Dans un article, paru en novembre sur le site Internet La Vie des idées.fr, co-signé avec trois autres experts, l’économiste Ludovic Halbert met en garde contre le risque de  » dualisation de l’espace urbain « .  » La mobilisation des acteurs privés et publics pour faciliter l’arrivée de capitaux extérieurs risque d’encourager les tensions sur les prix du foncier « . Cela pénaliserait les Franciliens  » modestes qui assurent les fonctions de support nécessaire au fonctionnement quotidien de la métropole « , soutiennent les quatre auteurs.

La contestation porte aussi sur le risque de surdimensionnement du nouveau métro. Gérard Lacoste, directeur adjoint de l’Institut d’aménagement et d’urbanisme de la région d’Ile-de-France (Iaurif), conteste les projections chiffrées du projet de loi. Dans une note écrite en novembre, cet économiste estime que dans vingt ans, l’Ile-de-France comptera 1,2 million d’habitants supplémentaires dont les trois quarts auront plus de 60 ans.

Créer un million d’emplois dans les quinze ans, soit multiplier par cinq le rythme de création actuel, supposerait, selon lui, de faire appel massivement aux habitants d’autres régions françaises, voire de recourir à une main-d’oeuvre étrangère.

M. Blanc prévoit 3 millions de voyageurs quotidiens dans le futur métro.

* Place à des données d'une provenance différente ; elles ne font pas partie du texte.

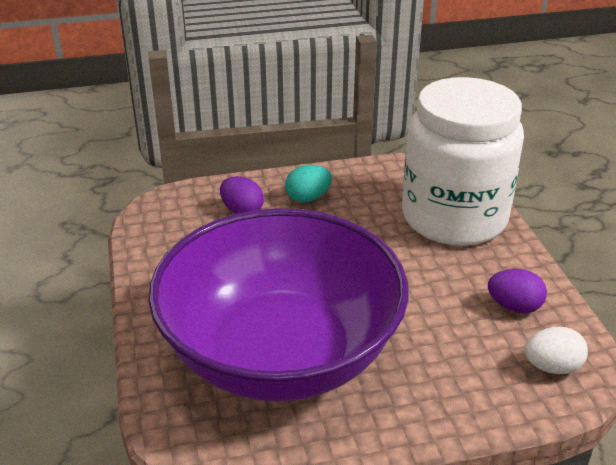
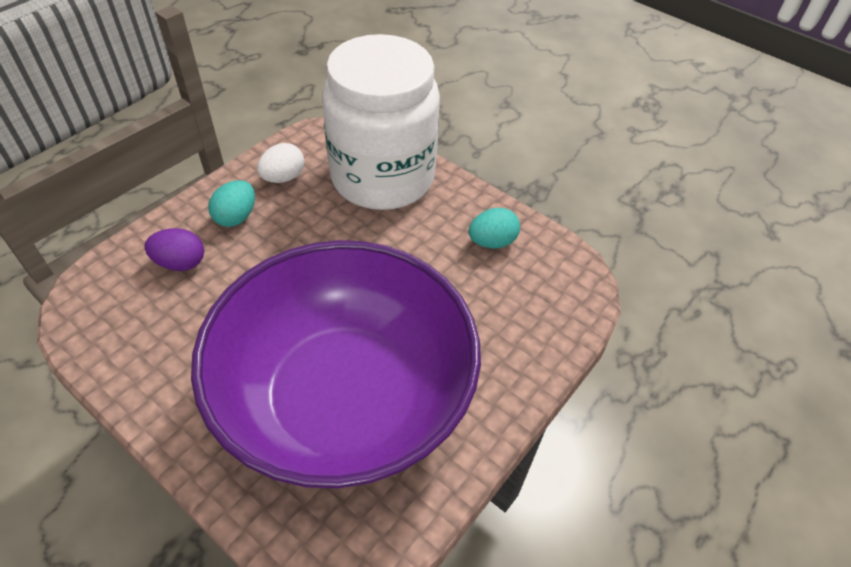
camera: 40 degrees left, 15 degrees up
purple egg [488,269,547,313] -> turquoise egg [468,208,520,248]
white egg [525,327,588,374] -> white egg moved to [257,143,304,183]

Or, souligne M. Lacoste les allers-retours travail-travail ne représentent que 3 % du total des déplacements en Ile-de-France. Quelle est donc l’utilité d’un métro automatique,  » conçu d’abord pour relier des entreprises à des entreprises ? « , demande le directeur adjoint de l’Iaurif. Projet  » surdimensionné  » sur une partie de son tracé, le métro de M. Blanc risque d’être source de  » gaspillage  » de l’argent public, s’inquiète cet expert de l’économie régionale.